What is the relevance of Rule 11‑6(4) of the Rules of Civil Procedure and Procedure requiring a physical examination?

British Columbia, Canada


The following excerpt is from Hamilton v. Demandre, 2010 BCSC 1914 (CanLII):

In Wright v. Brauer, 2010 BCSC 1282, Justice Savage considered an application brought on similar timelines to the case at bar. The court discusses the application of Rule 11‑6(4), finding that it was enacted to “fill a lacuna in the Rules”: para. 12. The court also finds that under this new Rule, and considering the timing of the application, the applicant's relief was limited to "truly responsive rebuttal evidence": para. 14. Justice Savage could find no basis on the evidence before him to show why a physical examination was required to produce a responsive report.

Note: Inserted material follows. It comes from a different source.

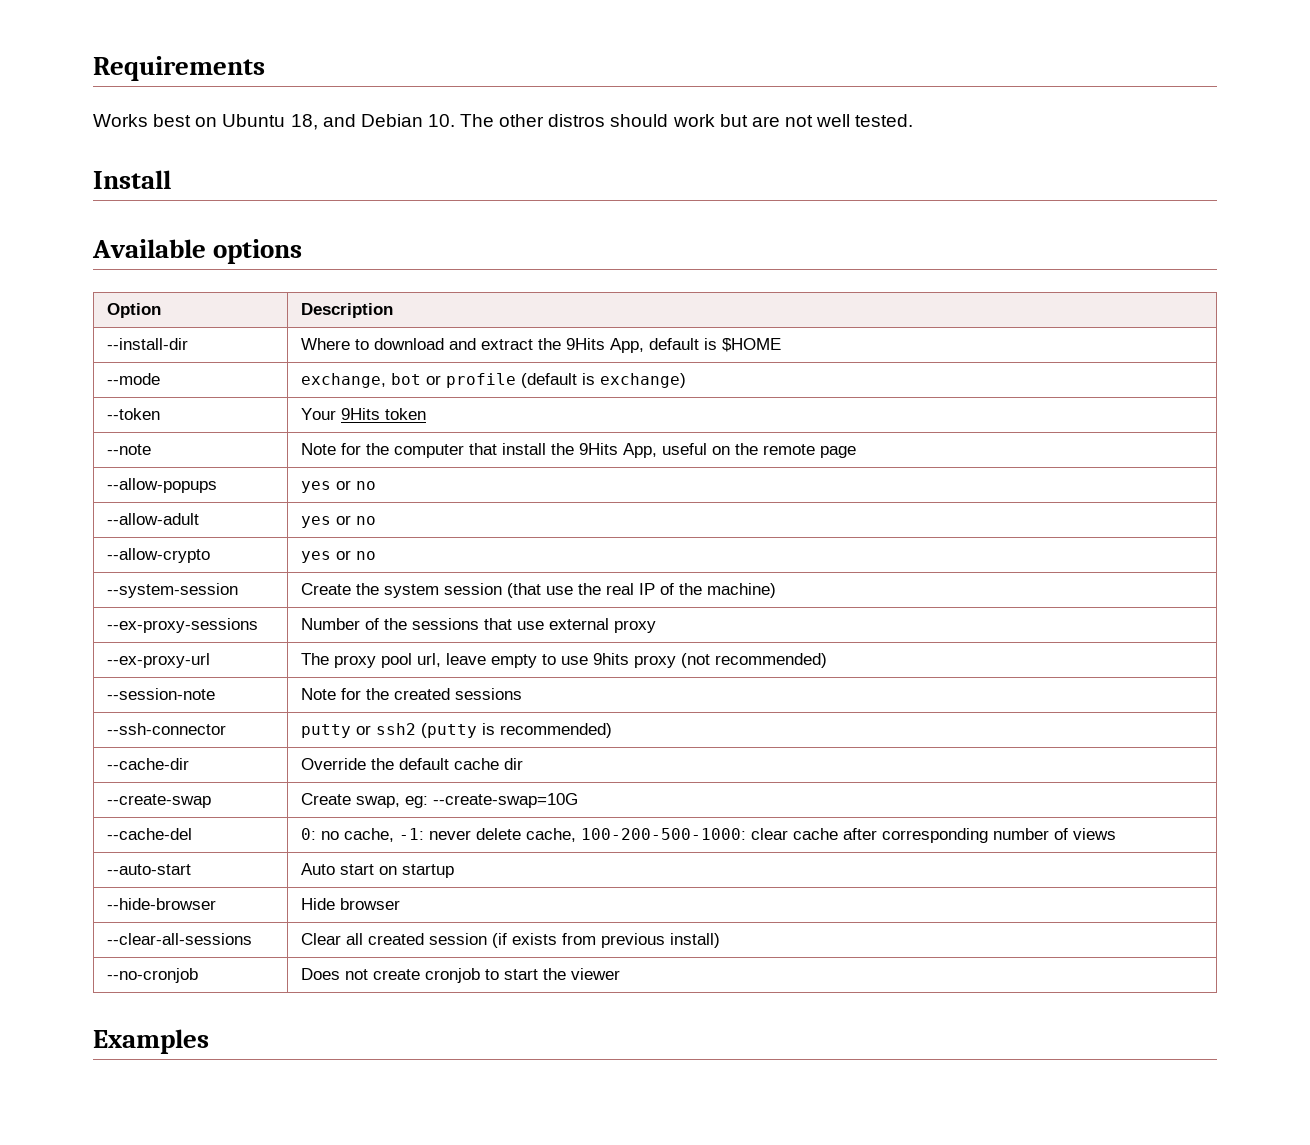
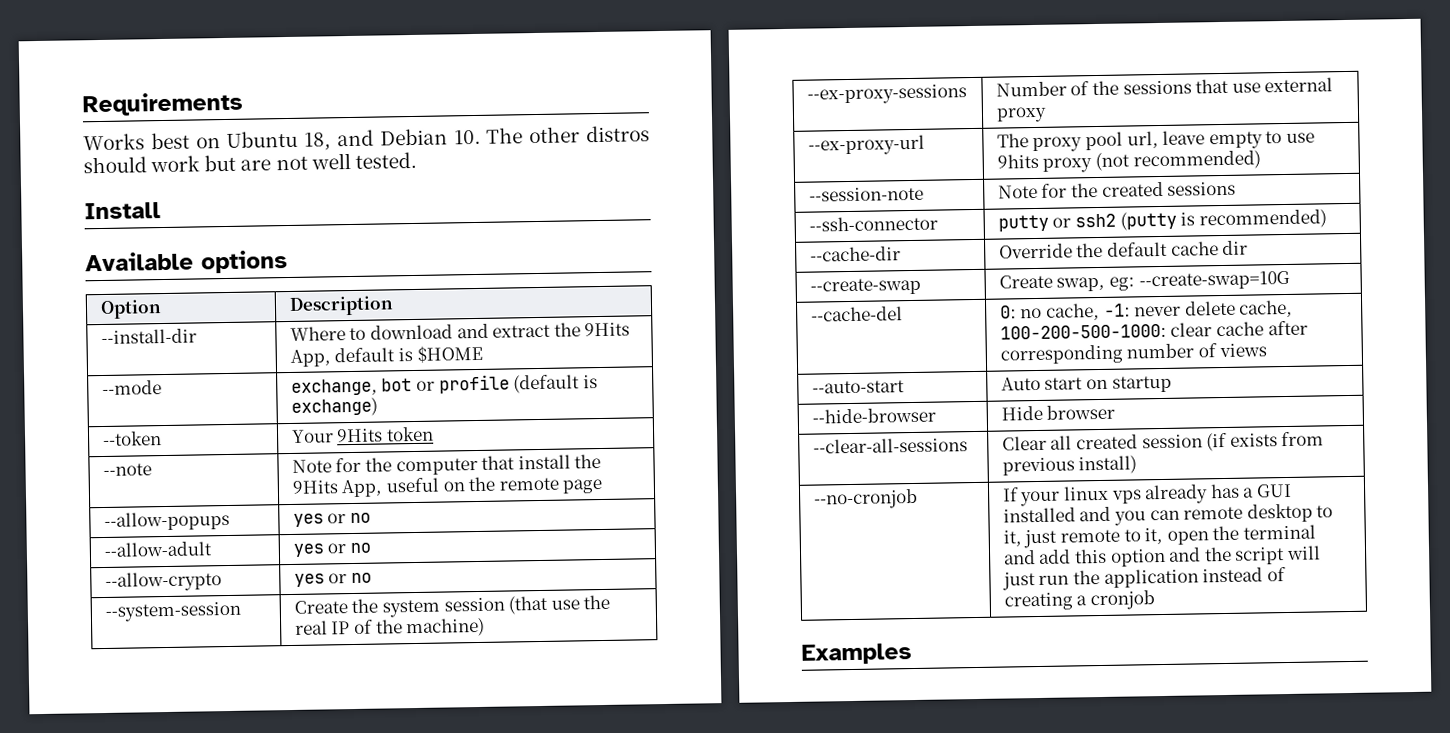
[301,968,621,983] Does not create cronjob to start the viewer -> [1001,483,1293,507] [1002,503,1334,526] [1002,524,1317,549] [1002,545,1322,567] [1001,567,1286,591] [1003,590,1156,611] If your linux vps already has a GUI installed and you can remote desktop to it, just remote to it, open the terminal and add this option and the script will just run the application instead of creating a cronjob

More recently, the same issue was considered by Justice Cullen in Luedecke v. Hillman, 2010 BCSC 1538, an appeal from a master’s order which allowed an examination to provide “truly responsive” evidence. The court upheld the master's order, determining that the necessary evidentiary basis for an examination was found in the material presented. In doing so, the court confirms that: To reach the requisite threshold under Rule 11-6(4) the applicant must establish a basis of necessity for the examination to properly respond to the expert witness whose report is served under subrule (3) by the other party: para. 54.